Ahhhh. So much clearer now
Thank you for your service and god bless your mom and dad.
Bonemaker
USAF 1963-1984.
And you too, Bonemaker.
The Danish film Land of Mine deals with teenage German POWs clearing landmines in Denmark in the spring and summer of 1945.
Bkmk
Your argument has many merits, and is even partly valid, but I respectfully disagree with the assertion that Hitler's failure to take Moscow was a decisive mistake.

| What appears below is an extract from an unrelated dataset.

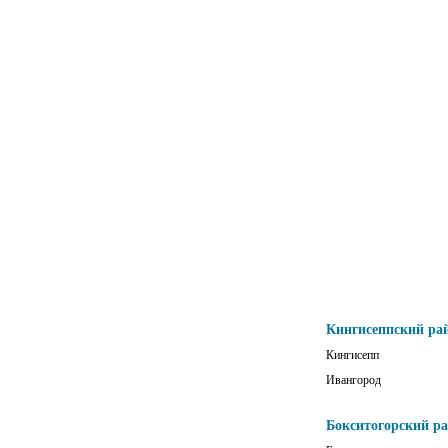
Кингисеппский ра
Кингисепп
Ивангород
Бокситогорский р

Losing Moscow would have been a major psychological blow to the Soviets, and Moscow was a logistical nexus, as you state. But if the Soviet leadership had had to abandon Moscow (and they were poised to do just that - with Stalin even pacing back and forth on the train platform at one point [when the Germans were within kms of the capital]), they would have first razed it to the ground, so that it would have been of little use to the German war effort (see the destruction of Moscow of 1812, just before Napoleon's "Grand Army" entered the city). The Soviets could have then continued the war from some eastern province (the U.S.S.R. was vast), and Hitler's supply lines were already overextended - meaning that he could have not continued pursuing them.
I will agree that Hitler's dithering on the issue of Moscow was a drain on German resources, which should have all been thrown into the fight to capture the oil fields to the South.